Copy the listing from the line with "genus: Mergus" to the line with "scientific name: Sciurus niger", replacing "scientific name" with "species" and leaving everything else unchanged.

DATA RECORDS |
-.-.-
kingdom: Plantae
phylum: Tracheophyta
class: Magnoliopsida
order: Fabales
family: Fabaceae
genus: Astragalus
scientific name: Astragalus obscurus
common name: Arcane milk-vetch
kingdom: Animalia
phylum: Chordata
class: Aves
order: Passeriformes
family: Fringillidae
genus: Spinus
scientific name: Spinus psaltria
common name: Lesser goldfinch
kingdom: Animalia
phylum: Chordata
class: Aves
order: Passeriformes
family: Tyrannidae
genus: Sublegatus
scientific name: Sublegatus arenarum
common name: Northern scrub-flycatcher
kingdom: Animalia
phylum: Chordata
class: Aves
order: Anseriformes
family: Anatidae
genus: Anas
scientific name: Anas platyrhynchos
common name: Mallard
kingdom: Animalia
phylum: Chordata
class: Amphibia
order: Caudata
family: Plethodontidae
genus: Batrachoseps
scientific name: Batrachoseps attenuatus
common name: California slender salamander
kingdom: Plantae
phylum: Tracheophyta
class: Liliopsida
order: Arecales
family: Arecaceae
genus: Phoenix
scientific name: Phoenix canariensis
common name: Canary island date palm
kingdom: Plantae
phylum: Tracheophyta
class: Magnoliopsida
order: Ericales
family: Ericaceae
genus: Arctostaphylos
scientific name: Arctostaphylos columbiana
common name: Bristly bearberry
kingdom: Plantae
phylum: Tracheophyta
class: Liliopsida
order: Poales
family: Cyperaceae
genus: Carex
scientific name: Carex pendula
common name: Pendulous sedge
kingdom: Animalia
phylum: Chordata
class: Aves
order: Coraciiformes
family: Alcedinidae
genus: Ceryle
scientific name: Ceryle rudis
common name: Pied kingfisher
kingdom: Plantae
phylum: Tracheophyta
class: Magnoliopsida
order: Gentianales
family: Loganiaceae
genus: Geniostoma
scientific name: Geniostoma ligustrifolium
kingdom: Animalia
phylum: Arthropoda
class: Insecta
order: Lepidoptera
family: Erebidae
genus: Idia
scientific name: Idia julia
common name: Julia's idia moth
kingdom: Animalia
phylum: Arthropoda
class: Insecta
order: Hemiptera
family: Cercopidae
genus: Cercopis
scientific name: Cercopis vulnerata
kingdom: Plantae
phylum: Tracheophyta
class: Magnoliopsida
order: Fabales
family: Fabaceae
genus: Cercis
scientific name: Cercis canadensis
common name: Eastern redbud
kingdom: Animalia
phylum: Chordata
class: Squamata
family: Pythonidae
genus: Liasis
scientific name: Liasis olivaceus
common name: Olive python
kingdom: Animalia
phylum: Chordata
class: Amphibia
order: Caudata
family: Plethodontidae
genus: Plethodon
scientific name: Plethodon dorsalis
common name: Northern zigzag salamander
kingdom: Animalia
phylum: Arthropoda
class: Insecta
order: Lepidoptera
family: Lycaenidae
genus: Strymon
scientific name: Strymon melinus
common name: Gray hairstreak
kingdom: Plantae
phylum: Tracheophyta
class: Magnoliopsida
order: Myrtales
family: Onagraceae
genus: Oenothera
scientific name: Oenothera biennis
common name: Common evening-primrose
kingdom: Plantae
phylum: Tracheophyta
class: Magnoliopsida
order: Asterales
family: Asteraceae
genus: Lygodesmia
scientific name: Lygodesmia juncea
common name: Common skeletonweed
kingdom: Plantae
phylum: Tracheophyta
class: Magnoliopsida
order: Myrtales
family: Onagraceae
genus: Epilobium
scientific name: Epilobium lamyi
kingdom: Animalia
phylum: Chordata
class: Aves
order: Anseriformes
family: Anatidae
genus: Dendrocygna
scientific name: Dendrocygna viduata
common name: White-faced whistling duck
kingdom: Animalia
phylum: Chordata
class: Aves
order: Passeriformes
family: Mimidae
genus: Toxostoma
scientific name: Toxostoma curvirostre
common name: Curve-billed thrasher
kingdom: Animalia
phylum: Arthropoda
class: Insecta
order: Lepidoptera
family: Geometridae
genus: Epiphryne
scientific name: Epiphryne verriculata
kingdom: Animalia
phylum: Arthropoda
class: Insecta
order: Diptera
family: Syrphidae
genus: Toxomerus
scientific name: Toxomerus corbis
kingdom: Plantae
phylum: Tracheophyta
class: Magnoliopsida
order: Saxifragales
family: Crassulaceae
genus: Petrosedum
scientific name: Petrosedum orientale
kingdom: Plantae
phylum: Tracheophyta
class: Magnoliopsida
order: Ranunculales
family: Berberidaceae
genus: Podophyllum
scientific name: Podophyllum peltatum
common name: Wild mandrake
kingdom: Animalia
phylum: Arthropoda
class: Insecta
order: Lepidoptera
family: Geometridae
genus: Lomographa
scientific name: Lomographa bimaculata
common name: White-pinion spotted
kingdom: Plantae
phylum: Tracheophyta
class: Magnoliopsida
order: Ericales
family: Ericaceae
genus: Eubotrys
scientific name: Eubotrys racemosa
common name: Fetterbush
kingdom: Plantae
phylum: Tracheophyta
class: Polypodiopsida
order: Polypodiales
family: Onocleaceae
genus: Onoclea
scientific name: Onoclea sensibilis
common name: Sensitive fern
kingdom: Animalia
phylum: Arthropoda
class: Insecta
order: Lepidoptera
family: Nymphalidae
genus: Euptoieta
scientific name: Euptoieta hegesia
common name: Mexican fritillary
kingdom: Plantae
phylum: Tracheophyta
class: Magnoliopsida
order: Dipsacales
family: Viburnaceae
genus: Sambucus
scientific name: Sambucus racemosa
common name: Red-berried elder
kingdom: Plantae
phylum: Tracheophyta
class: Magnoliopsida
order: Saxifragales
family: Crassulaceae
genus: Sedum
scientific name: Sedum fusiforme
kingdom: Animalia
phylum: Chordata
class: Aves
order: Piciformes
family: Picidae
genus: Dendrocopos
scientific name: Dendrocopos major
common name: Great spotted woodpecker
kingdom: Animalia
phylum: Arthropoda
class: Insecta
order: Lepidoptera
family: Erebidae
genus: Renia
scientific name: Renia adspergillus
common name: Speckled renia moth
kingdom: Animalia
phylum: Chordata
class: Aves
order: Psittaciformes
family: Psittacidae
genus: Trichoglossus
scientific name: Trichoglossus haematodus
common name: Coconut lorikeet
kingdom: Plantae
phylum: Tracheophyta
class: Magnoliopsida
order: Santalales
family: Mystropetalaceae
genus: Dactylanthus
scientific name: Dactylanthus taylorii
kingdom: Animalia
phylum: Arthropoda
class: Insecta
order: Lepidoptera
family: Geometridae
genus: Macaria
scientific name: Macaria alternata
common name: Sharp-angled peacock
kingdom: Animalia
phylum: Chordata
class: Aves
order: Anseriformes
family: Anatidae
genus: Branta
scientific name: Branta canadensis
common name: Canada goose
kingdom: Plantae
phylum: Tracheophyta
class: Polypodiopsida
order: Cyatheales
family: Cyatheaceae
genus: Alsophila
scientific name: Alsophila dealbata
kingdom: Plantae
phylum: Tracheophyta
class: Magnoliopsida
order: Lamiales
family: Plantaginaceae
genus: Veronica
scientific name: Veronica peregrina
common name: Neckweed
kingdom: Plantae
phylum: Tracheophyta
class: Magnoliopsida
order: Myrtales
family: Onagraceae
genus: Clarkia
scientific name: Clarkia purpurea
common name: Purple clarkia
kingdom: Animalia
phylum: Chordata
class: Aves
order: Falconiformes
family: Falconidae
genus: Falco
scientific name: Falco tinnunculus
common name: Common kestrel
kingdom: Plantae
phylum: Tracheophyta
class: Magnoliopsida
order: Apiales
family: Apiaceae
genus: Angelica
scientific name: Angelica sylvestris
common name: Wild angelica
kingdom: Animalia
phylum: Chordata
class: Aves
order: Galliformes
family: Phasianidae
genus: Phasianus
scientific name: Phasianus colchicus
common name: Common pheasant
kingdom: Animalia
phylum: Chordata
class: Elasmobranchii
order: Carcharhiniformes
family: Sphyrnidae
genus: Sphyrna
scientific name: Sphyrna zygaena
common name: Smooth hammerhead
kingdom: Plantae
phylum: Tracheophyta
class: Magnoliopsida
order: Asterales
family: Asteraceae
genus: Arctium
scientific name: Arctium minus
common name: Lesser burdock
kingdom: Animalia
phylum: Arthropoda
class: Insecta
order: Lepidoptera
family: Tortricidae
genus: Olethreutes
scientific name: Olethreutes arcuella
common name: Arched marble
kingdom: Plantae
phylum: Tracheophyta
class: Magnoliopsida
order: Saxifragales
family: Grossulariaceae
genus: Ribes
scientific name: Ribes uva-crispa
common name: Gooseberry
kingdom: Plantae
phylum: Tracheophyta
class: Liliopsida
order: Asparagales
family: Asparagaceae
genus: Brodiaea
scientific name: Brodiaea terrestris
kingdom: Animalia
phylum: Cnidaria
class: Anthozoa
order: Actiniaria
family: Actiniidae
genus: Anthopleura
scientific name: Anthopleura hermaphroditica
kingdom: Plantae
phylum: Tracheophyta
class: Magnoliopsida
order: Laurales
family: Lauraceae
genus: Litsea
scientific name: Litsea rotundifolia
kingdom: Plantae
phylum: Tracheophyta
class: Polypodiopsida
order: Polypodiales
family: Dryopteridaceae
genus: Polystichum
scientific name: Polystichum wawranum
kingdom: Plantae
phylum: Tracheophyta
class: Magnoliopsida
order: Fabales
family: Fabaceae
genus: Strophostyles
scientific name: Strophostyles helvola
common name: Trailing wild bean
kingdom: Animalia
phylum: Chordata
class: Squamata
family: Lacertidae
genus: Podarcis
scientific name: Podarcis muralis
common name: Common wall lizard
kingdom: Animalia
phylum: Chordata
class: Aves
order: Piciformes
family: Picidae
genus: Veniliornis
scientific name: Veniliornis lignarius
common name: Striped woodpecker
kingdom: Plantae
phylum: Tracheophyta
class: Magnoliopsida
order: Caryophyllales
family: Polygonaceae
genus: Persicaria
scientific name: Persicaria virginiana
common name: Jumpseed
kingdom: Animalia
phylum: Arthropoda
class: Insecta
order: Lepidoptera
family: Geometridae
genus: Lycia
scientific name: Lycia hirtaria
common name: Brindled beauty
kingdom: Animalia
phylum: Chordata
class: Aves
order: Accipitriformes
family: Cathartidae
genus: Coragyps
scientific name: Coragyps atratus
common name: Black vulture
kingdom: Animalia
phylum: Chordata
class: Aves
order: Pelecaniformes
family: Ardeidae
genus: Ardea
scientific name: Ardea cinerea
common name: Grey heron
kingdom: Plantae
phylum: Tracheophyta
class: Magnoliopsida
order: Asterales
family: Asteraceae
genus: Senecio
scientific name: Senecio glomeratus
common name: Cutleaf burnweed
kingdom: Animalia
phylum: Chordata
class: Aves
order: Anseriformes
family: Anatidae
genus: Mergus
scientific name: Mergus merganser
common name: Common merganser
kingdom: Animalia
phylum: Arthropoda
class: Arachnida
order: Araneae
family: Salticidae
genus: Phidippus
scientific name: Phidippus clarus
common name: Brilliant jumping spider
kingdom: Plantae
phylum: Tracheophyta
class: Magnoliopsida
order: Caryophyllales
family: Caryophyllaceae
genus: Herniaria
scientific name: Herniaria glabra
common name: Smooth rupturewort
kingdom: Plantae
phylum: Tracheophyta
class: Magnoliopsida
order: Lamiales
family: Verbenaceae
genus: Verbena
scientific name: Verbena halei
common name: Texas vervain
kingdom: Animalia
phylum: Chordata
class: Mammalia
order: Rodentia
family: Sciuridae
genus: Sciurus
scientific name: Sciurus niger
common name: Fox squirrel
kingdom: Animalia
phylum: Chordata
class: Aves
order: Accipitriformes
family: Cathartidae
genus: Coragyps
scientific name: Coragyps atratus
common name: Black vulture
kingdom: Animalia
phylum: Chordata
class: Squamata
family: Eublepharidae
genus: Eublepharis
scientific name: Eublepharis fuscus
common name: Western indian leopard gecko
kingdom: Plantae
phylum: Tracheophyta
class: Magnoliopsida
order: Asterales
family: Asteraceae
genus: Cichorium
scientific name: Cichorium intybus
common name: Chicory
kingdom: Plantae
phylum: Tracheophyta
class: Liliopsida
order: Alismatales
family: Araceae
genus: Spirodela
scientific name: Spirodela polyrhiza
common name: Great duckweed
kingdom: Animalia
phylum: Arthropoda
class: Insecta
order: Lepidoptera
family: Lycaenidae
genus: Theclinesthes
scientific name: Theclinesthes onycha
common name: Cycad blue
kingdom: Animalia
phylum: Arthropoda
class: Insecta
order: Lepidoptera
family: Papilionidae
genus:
-.-.-
FINISHED TASK |
genus: Mergus
species: Mergus merganser
common name: Common merganser
kingdom: Animalia
phylum: Arthropoda
class: Arachnida
order: Araneae
family: Salticidae
genus: Phidippus
species: Phidippus clarus
common name: Brilliant jumping spider
kingdom: Plantae
phylum: Tracheophyta
class: Magnoliopsida
order: Caryophyllales
family: Caryophyllaceae
genus: Herniaria
species: Herniaria glabra
common name: Smooth rupturewort
kingdom: Plantae
phylum: Tracheophyta
class: Magnoliopsida
order: Lamiales
family: Verbenaceae
genus: Verbena
species: Verbena halei
common name: Texas vervain
kingdom: Animalia
phylum: Chordata
class: Mammalia
order: Rodentia
family: Sciuridae
genus: Sciurus
species: Sciurus niger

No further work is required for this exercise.